Is violence the answer?
On the whole, the answer was to this question from the panel was that violence is not the answer. Mrs Bayley pointed out to the Scandinavian approach and how talking amongst opposing parties is a far better solution to violence while Mr Alcock, who approached the question from a religious perspective, spoke of Jesus and how his ways were of peace. Mr Cooper questioned whether picking up arms was necessary in conflict and if disputes be solved if all parties took a step back and talked? Mr Edwards, on the whole, doesn’t think that violence is the solution though made reference to cases such as World War II where extreme actions were met with equal and opposite reactions. Nazi Germany was a dark period and he questioned where we would be today it wasn’t for the actions of The Allies.
Were you a good Year 11 pupil? What advice would you give to your Year 11 self?
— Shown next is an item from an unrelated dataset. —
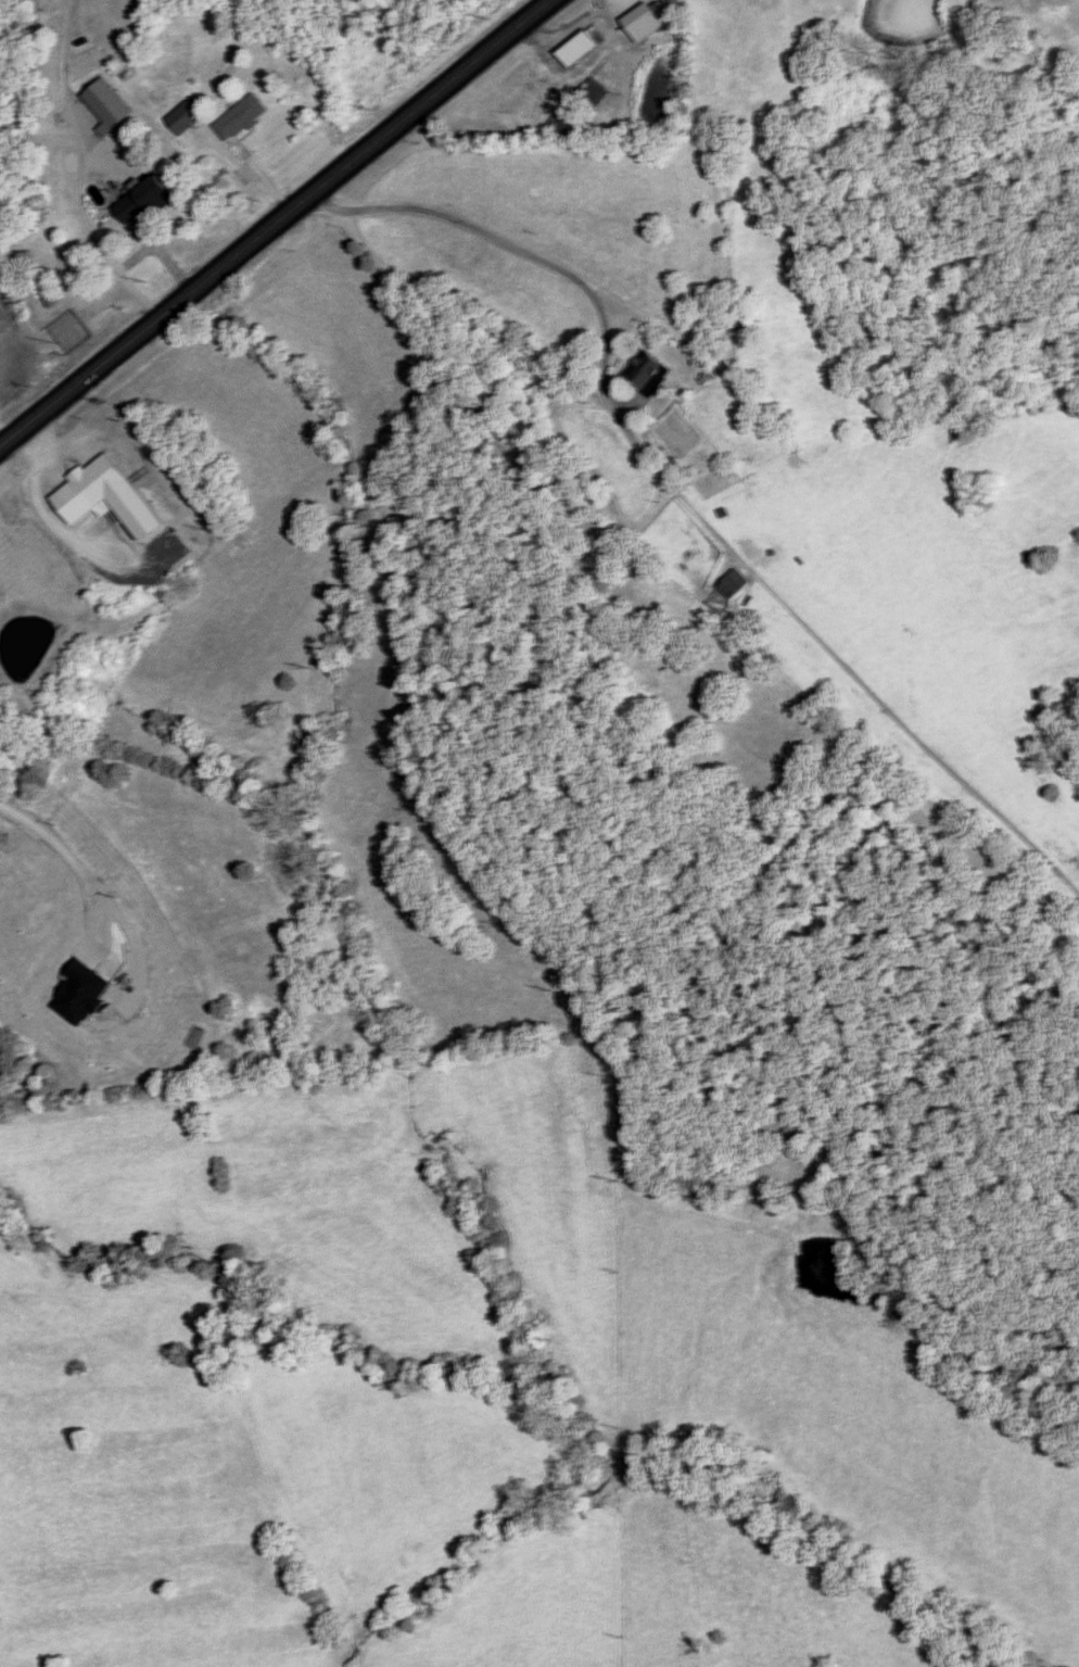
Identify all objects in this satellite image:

Arguably the most important question from the day’s session and most apt considering the audience’s upcoming years in school! Mr Edwards considered himself to be a bad pupil in Year 11 which had a knock-on effect at A-level. His advice to the Year 11s was to absorb everything that the teachers have to offer and not to leave things to the last minute. Mr Cooper added to this and recommended not taking for granted your strongest subjects and that it’s important to focus and study across the board. Mrs Bayley suggested doing practice papers, while Mr Alcock advised the Year 11 group to make the most of opportunities such as Revision Day as they focus on the ‘how’ part of revision - something he wasn’t taught to do when at school.